Врачиха была несколько ошарашена, но затем быстро справилась с собой и снова снисходительно заулыбалась.
– Хорошо, - сказала она, как бы потакая моей прихоти. Она вынула из кармана халата блокнотик и карандаш и подала их мне. Хотя мне было не очень удобно держать карандаш своими толстыми пальцами, я все же сумела написать:
"Я совершенно уверена в том, что все это галлюцинация и вы сами являетесь ее частью".
Когда врач прочитала написанное, не могу сказать, что у нее отвалилась челюсть, но улыбку как бы стерло с ее лица. Она посмотрела на меня в упор. Все обитательницы палаты застыли и глядели на меня, как будто я совершила чудо. Врач повернулась лицом к Хейзел и спросила:
– Так что же она вам все-таки наговорила?

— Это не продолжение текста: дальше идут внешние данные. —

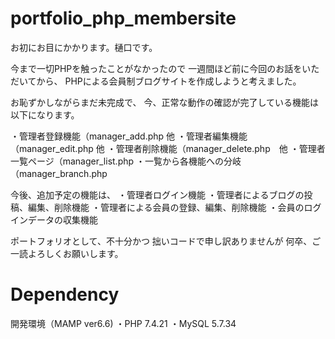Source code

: # portfolio_php_membersite
お初にお目にかかります。樋口です。

今まで一切PHPを触ったことがなかったので
一週間ほど前に今回のお話をいただいてから、
PHPによる会員制ブログサイトを作成しようと考えました。

お恥ずかしながらまだ未完成で、
今、正常な動作の確認が完了している機能は以下になります。

・管理者登録機能（manager_add.php 他
・管理者編集機能（manager_edit.php 他
・管理者削除機能（manager_delete.php　他
・管理者一覧ページ（manager_list.php
・一覧から各機能への分岐（manager_branch.php

今後、追加予定の機能は、
・管理者ログイン機能
・管理者によるブログの投稿、編集、削除機能
・管理者による会員の登録、編集、削除機能
・会員のログインデータの収集機能

ポートフォリオとして、不十分かつ
拙いコードで申し訳ありませんが
何卒、ご一読よろしくお願いします。



# Dependency
開発環境（MAMP ver6.6)
・PHP 7.4.21
・MySQL 5.7.34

– Жуткие вещи, - немного помолчав, выпалила Хейзел.
– Она рассказала нам о существовании и поведении двух полов - как будто мы не люди, а скоты. Это было просто отвратительно!
Доктор поразмыслила некоторое время, а затем приказала старшей санитарке:
– Переведите, пожалуйста, мамашу Оркис в изолятор - я осмотрю ее там.
Санитарки бросились исполнять приказание. Они придвинули к моей кушетке низкую каталку, помогли мне перебраться на нее и покатили меня прочь.
– Ну, - сказала врачиха строго, когда мы наконец остались одни, теперь скажите, кто это наговорил вам столько чепухи о существовании двух полов у человека?
Она сидела на стуле рядом с моей кушеткой, словно инквизитор, допрашивающий еретика, и держала на коленях открытый блокнот.
У меня не было никакого желания быть с ней особенно тактичной, поэтому я ей прямо сказала, чтобы она перестала валять дурака. Она была потрясена моими словами, на минуту покраснела от злости, затем все же взяла себя в руки и продолжала допрос:
– После того как вы покинули клинику, у вас, конечно же, был отпуск. Куда вас послали?
– Я не знаю. Могу лишь повторить то, что говорила другим, - вся эта галлюцинация, или фантазия, называйте, как хотите, началась в больнице, которую здесь называют Центром.